Exercise material -
----------

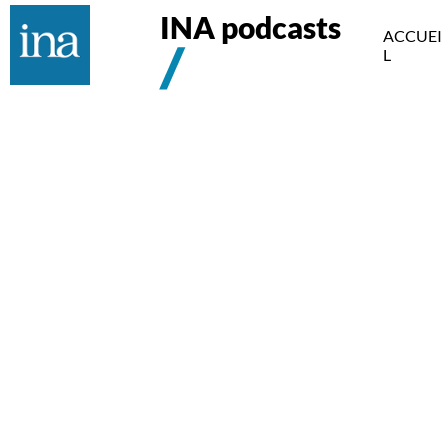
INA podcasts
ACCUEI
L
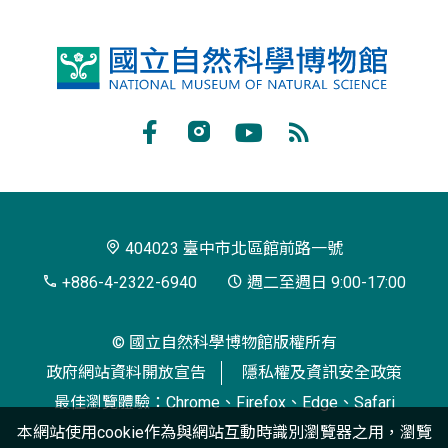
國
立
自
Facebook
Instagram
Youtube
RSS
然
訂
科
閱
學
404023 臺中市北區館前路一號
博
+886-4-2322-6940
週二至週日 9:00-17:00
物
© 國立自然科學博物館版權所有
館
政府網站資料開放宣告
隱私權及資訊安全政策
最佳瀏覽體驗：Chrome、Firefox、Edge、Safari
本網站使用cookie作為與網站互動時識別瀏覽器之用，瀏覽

----------

Arrange the lines of text read from the rows above as a Markdown table with two columns, No. and Line. Number each line in order, leave out any blank lines, and omit the pictures.

Answer space -
| No. | Line |
|---|---|
| 1 | INA podcasts |
| 2 | ACCUEI |
| 3 | L |
| 4 | 國 |
| 5 | 立 |
| 6 | 自 |
| 7 | Facebook |
| 8 | Instagram |
| 9 | Youtube |
| 10 | RSS |
| 11 | 然 |
| 12 | 訂 |
| 13 | 科 |
| 14 | 閱 |
| 15 | 學 |
| 16 | 404023 臺中市北區館前路一號 |
| 17 | 博 |
| 18 | +886-4-2322-6940 |
| 19 | 週二至週日 9:00-17:00 |
| 20 | 物 |
| 21 | © 國立自然科學博物館版權所有 |
| 22 | 館 |
| 23 | 政府網站資料開放宣告 |
| 24 | 隱私權及資訊安全政策 |
| 25 | 最佳瀏覽體驗：Chrome、Firefox、Edge、Safari |
| 26 | 本網站使用cookie作為與網站互動時識別瀏覽器之用，瀏覽 |